■ **Job item**
Write out the lines below again, replacing "Купити" with "Замовити" wherever it appears and keeping everything else the same. Leave the pictures out.

■ **Stored data entries**
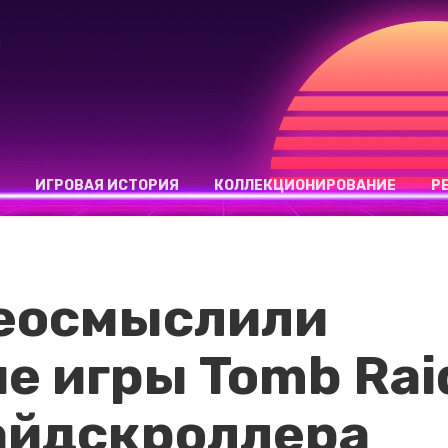
ИГРОВАЯ ИСТОРИЯ
КОЛЛЕКЦИОНИРОВАНИЕ
Р
еосмыслили
е игры Tomb Rai
айдскроллера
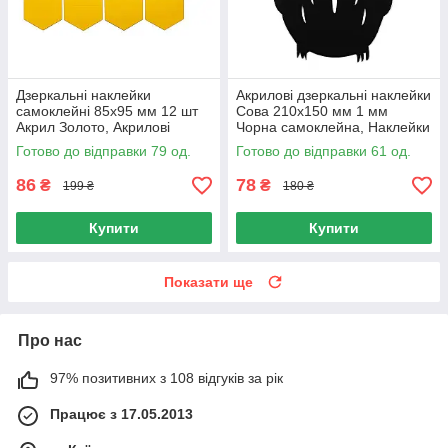
Дзеркальні наклейки
Акрилові дзеркальні наклейки
самоклейні 85x95 мм 12 шт
Сова 210x150 мм 1 мм
Акрил Золото, Акрилові
Чорна самоклейна, Наклейки
наклейки 12 шт. на меблі
на стіну 210x150 мм
Готово до відправки 79 од.
Готово до відправки 61 од.
86
78
₴
₴
199 ₴
180 ₴
Купити
Купити
Показати ще
Про нас
97% позитивних з 108 відгуків за рік
Працює з 17.05.2013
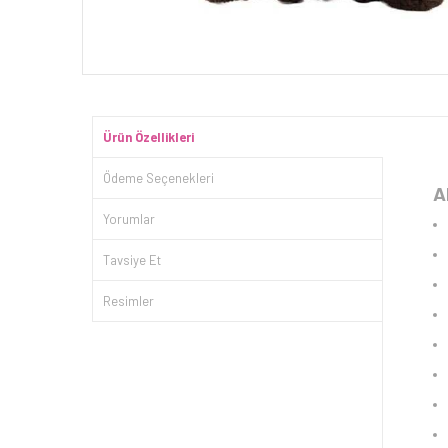
Ürün Özellikleri
Ödeme Seçenekleri
A
Yorumlar
Tavsiye Et
Resimler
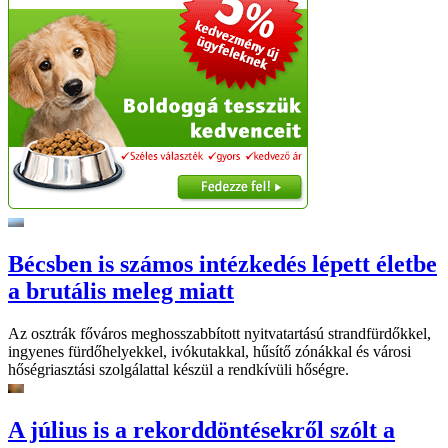
Bécsben is számos intézkedés lépett életbe
a brutális meleg miatt
Az osztrák főváros meghosszabbított nyitvatartású strandfürdőkkel,
ingyenes fürdőhelyekkel, ivókutakkal, hűsítő zónákkal és városi
hőségriasztási szolgálattal készül a rendkívüli hőségre.
A július is a rekorddöntésekről szólt a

■ **Answer to the exercise**
ИГРОВАЯ ИСТОРИЯ
КОЛЛЕКЦИОНИРОВАНИЕ
Р
еосмыслили
е игры Tomb Rai
айдскроллера
Дзеркальні наклейки
Акрилові дзеркальні наклейки
самоклейні 85x95 мм 12 шт
Сова 210x150 мм 1 мм
Акрил Золото, Акрилові
Чорна самоклейна, Наклейки
наклейки 12 шт. на меблі
на стіну 210x150 мм
Готово до відправки 79 од.
Готово до відправки 61 од.
86
78
₴
₴
199 ₴
180 ₴
Замовити
Замовити
Показати ще
Про нас
97% позитивних з 108 відгуків за рік
Працює з 17.05.2013
Ürün Özellikleri
Ödeme Seçenekleri
A
Yorumlar
Tavsiye Et
Resimler
Bécsben is számos intézkedés lépett életbe
a brutális meleg miatt
Az osztrák főváros meghosszabbított nyitvatartású strandfürdőkkel,
ingyenes fürdőhelyekkel, ivókutakkal, hűsítő zónákkal és városi
hőségriasztási szolgálattal készül a rendkívüli hőségre.
A július is a rekorddöntésekről szólt a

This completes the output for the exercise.